We thank Galvis and associates for their interest in our article and their thoughtful comments. They suggested that the amount of change in corneal higher-order aberrations with age is less than that in total ocular higher-order aberrations, and corneal spherical aberration (SA) is stable with age. They also stated that high mesopic conditions (8 lux) are rather uncommon in normal life. Therefore, more than 10% of the eyes would show smaller pupil size than the minimum effective diameter.
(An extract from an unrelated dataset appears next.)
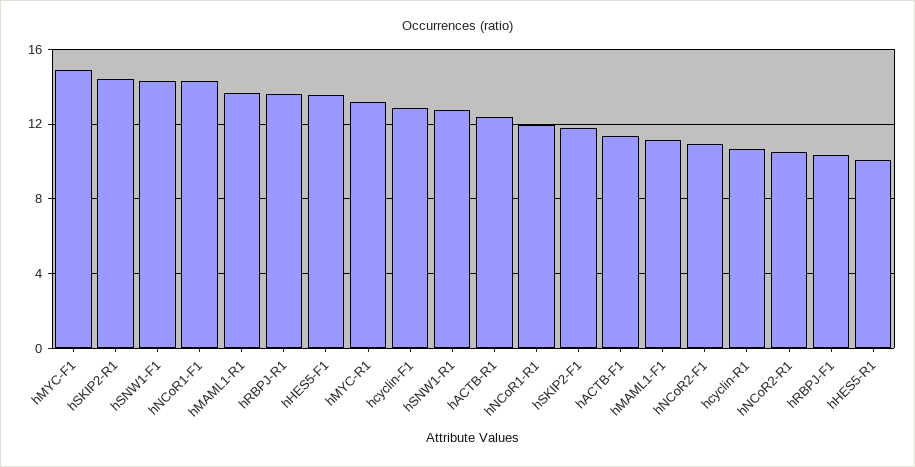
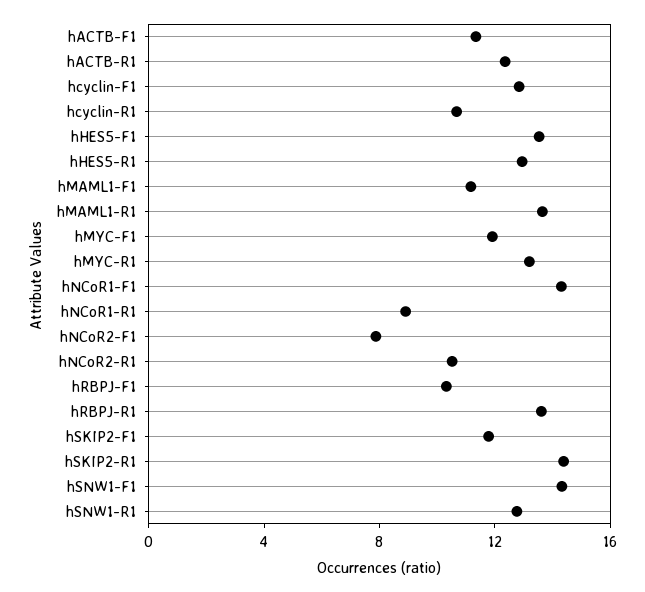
hMYC-F1: 15 -> 12
hNCoR1-R1: 12 -> 9
hNCoR2-F1: 11 -> 8
hHES5-R1: 10 -> 13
We agree that the increment of corneal higher-order aberration with age is less than that of ocular higher-order aberration. The increase of corneal higher-order aberration alone cannot explain the reduction of retinal image quality with age because corneal aberration is just a part of ocular aberration. We also agree that corneal SA is relatively stable with age. Therefore, aspheric intraocular lenses (IOLs) with a fixed amount of negative SA have been used to compensate the stable positive corneal SA.
Our study tried to evaluate the minimum pupil diameter for each aspheric IOL to be effective. As they mentioned, more than 10% of the eyes showed smaller pupil size than the minimum effective diameter in less strict mesopic conditions. Although they wrote that the illumination in the street in front of their clinic ranged between 13 and 15 lux and a level of 8 lux is rather uncommon in normal life, the actual level of road lighting at night was between 0.5 and 10 lux. We think that a level of 8 lux is not too low for the studies to evaluate the effectiveness of aspheric IOL.
They also wrote that they could not find differences on contrast sensitivity between aspheric and spheric IOLs because of their patients’ small pupils. We agree with their result. Therefore, the pupil diameter should be considered when evaluating the effectiveness of aspheric IOLs, as we mentioned in our article.
Regarding optimal SA after cataract surgery, much more still remains to be done, as they mention.